To do:
Copy every line of the rows below verbatim, leaving out the pictures.

Material shown:
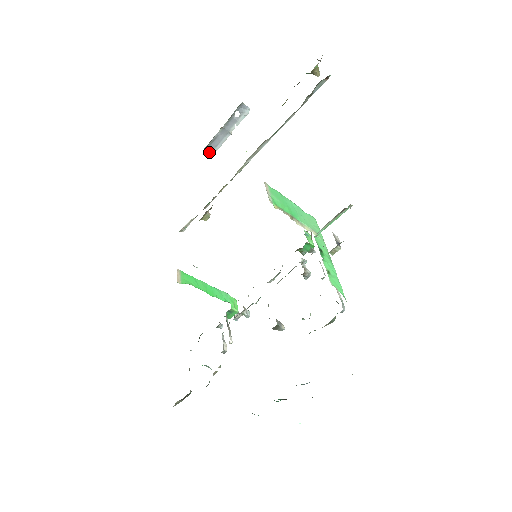
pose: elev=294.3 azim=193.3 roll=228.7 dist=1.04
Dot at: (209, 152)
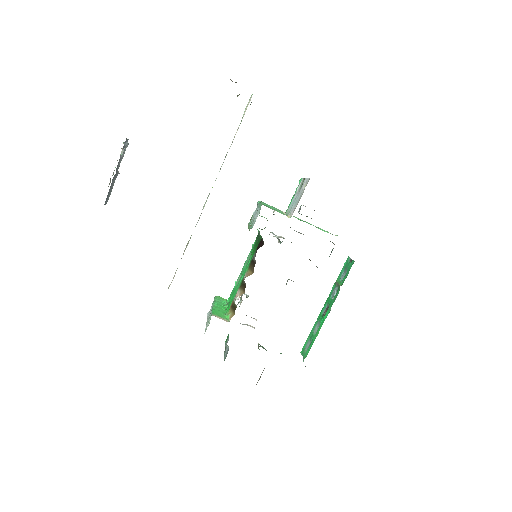
Dot at: occluded
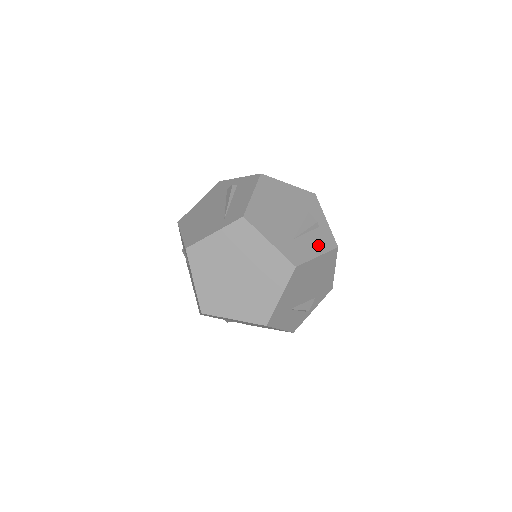
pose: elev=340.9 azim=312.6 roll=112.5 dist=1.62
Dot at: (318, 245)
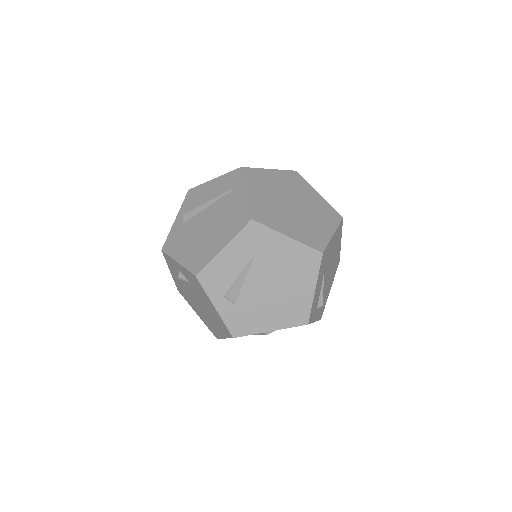
Dot at: occluded
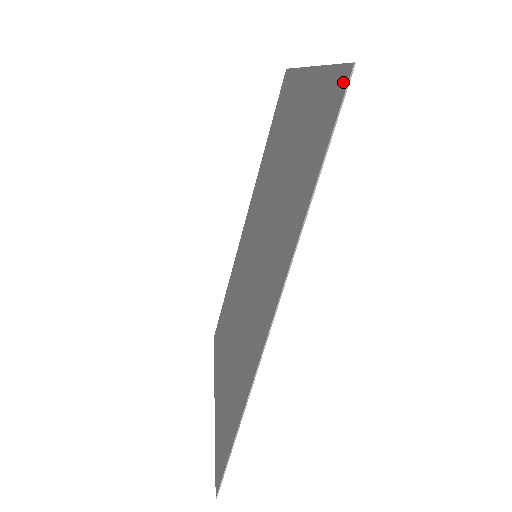
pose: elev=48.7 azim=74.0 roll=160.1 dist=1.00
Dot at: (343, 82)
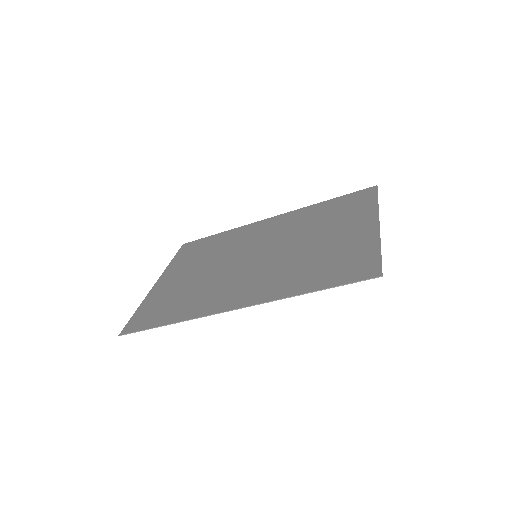
Dot at: (372, 273)
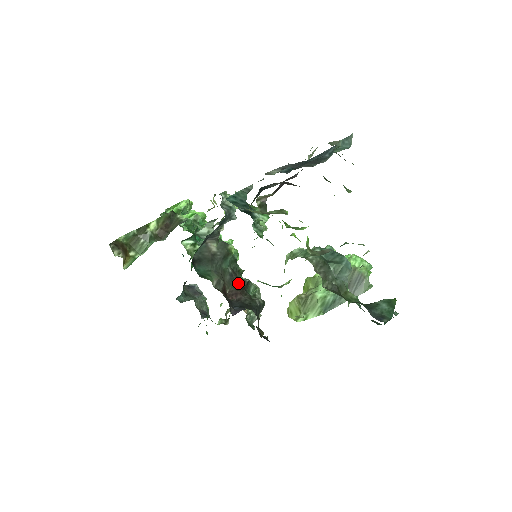
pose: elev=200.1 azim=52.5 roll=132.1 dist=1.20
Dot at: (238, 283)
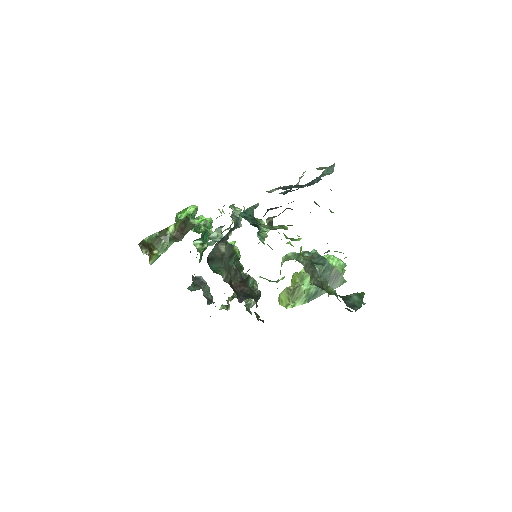
Dot at: (240, 277)
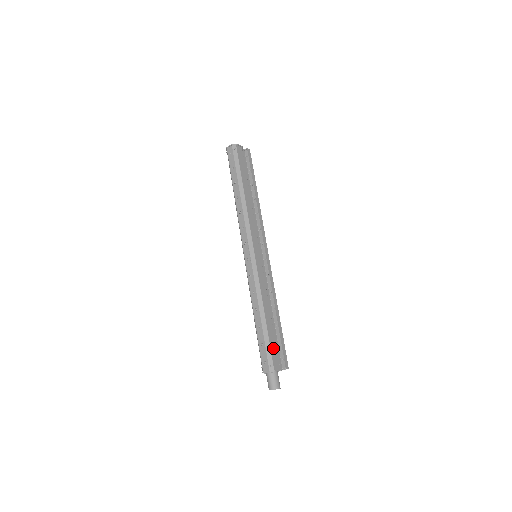
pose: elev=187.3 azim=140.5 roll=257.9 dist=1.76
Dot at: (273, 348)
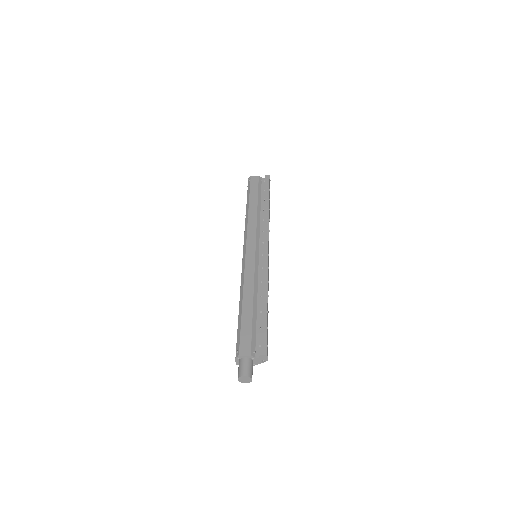
Dot at: (245, 334)
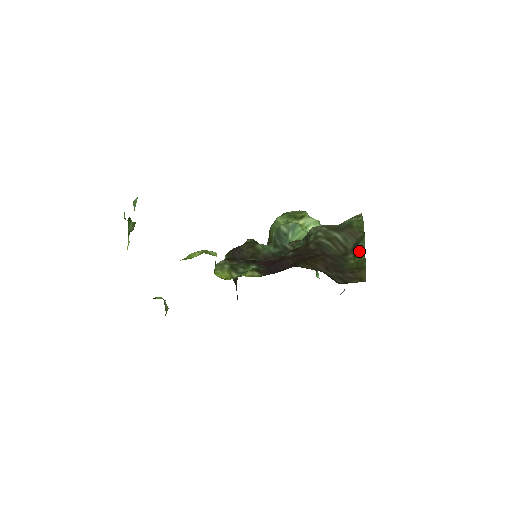
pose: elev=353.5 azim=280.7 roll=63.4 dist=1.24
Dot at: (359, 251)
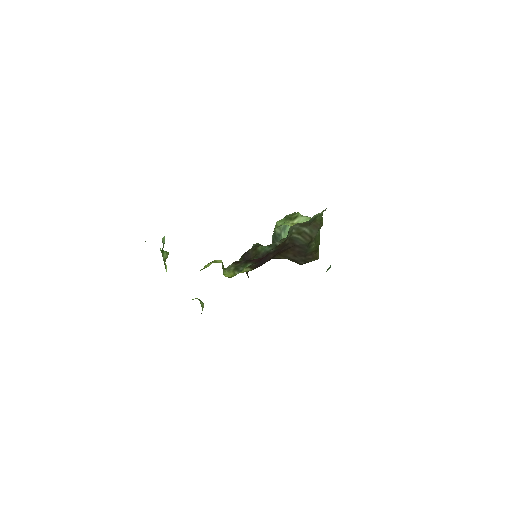
Dot at: (317, 238)
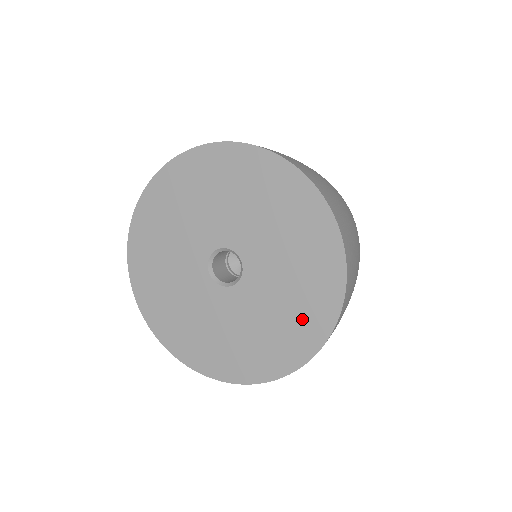
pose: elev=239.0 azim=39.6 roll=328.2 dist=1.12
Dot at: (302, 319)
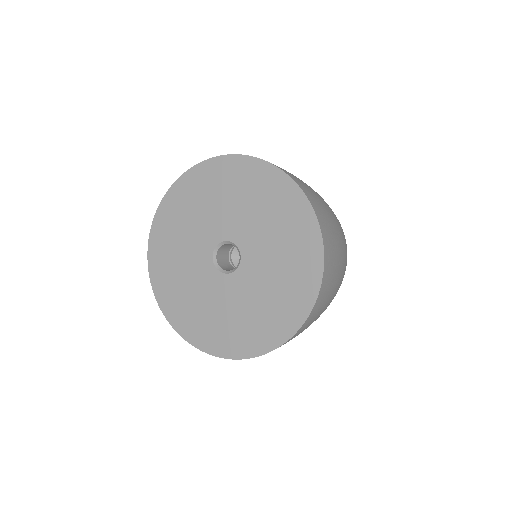
Dot at: (298, 264)
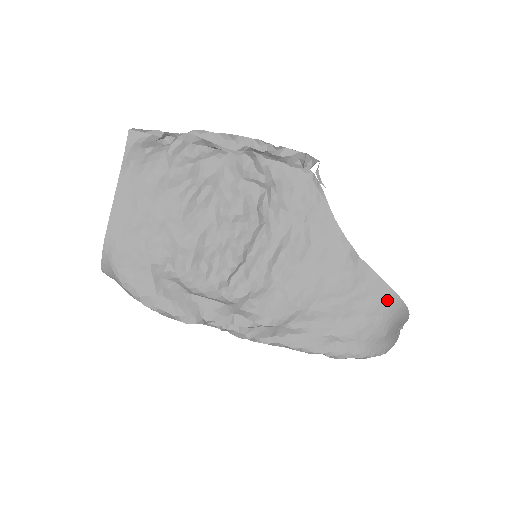
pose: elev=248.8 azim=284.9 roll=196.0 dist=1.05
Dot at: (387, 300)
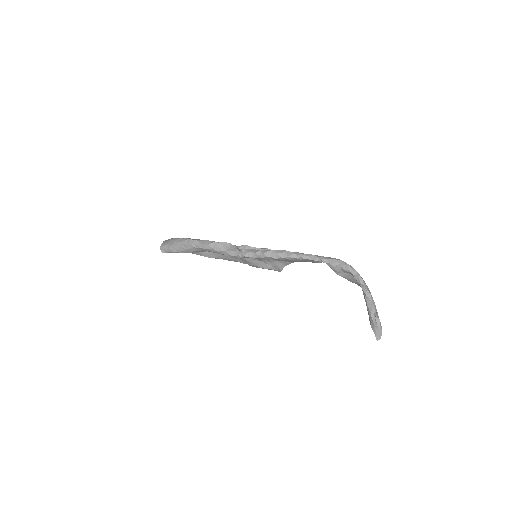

Complete output:
pose: elev=294.3 azim=193.3 roll=228.7 dist=1.04
Dot at: (209, 152)
Dot at: occluded
pose: elev=340.9 azim=312.6 roll=112.5 dist=1.62
Dot at: (318, 245)
Dot at: occluded
pose: elev=48.7 azim=74.0 roll=160.1 dist=1.00
Dot at: (343, 82)
Dot at: (372, 273)
pose: elev=200.1 azim=52.5 roll=132.1 dist=1.20
Dot at: (238, 283)
Dot at: (240, 277)
pose: elev=187.3 azim=140.5 roll=257.9 dist=1.76
Dot at: (273, 348)
Dot at: (245, 334)
pose: elev=353.5 azim=280.7 roll=63.4 dist=1.24
Dot at: (359, 251)
Dot at: (317, 238)
pose: elev=239.0 azim=39.6 roll=328.2 dist=1.12
Dot at: (302, 319)
Dot at: (298, 264)
pose: elev=248.8 azim=284.9 roll=196.0 dist=1.05
Dot at: (387, 300)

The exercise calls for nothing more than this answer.